Problem description: Pick out every line of the data below that contains the string "filtre", and copy each such line in full. Treat the match as case-sensitive.

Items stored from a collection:
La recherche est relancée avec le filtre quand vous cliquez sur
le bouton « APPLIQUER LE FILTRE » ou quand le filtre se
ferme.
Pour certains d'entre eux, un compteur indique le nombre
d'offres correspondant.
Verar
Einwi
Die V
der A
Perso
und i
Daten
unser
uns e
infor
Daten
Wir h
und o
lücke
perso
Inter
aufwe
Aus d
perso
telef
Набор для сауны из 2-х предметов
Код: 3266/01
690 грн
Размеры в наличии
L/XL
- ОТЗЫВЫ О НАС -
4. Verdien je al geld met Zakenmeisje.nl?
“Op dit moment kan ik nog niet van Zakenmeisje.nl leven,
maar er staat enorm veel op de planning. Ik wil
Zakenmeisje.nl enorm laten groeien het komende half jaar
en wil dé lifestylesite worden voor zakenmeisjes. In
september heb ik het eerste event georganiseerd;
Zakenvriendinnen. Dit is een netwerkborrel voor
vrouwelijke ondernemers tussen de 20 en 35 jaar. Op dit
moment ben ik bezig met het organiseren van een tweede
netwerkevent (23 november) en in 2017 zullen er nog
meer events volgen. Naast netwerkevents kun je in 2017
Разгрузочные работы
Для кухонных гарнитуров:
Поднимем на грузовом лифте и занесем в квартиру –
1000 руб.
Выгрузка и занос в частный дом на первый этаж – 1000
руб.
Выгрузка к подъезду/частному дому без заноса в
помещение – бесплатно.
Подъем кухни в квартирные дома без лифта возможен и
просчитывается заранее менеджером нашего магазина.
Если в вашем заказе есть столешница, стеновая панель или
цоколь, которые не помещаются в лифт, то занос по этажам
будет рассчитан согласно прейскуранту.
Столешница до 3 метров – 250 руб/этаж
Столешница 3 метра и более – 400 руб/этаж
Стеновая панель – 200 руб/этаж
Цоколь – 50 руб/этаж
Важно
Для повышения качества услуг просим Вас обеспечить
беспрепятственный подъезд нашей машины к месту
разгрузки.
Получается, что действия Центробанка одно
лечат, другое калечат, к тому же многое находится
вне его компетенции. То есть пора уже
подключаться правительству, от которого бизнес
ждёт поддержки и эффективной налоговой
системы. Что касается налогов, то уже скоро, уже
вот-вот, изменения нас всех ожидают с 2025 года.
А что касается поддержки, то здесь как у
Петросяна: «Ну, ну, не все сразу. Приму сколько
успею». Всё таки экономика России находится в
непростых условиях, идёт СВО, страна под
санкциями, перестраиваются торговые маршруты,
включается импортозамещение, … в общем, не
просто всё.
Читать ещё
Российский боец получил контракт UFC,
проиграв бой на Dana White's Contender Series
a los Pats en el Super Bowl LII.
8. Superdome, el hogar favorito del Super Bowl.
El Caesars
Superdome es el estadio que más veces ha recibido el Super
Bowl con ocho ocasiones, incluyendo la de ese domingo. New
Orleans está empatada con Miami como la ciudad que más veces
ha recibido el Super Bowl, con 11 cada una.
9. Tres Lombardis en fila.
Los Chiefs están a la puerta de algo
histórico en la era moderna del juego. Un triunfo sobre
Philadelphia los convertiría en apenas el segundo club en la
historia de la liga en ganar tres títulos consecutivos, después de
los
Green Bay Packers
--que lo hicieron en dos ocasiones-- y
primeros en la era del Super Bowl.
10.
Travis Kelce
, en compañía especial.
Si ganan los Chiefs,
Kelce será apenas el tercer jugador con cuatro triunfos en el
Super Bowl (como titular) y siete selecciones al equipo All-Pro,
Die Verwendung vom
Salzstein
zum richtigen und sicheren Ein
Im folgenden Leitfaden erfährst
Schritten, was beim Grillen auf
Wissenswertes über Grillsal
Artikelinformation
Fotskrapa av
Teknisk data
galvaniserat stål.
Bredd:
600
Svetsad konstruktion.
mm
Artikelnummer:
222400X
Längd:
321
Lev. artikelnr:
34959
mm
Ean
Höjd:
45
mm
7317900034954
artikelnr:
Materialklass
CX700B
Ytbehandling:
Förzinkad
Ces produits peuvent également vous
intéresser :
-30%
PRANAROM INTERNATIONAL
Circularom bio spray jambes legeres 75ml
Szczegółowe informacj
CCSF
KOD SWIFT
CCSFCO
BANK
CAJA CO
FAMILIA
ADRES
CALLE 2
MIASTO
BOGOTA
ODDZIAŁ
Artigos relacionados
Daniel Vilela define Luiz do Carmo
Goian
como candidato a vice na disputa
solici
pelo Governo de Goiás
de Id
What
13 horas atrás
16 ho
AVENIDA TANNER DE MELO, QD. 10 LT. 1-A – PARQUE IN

Written answer:
La recherche est relancée avec le filtre quand vous cliquez sur
le bouton « APPLIQUER LE FILTRE » ou quand le filtre se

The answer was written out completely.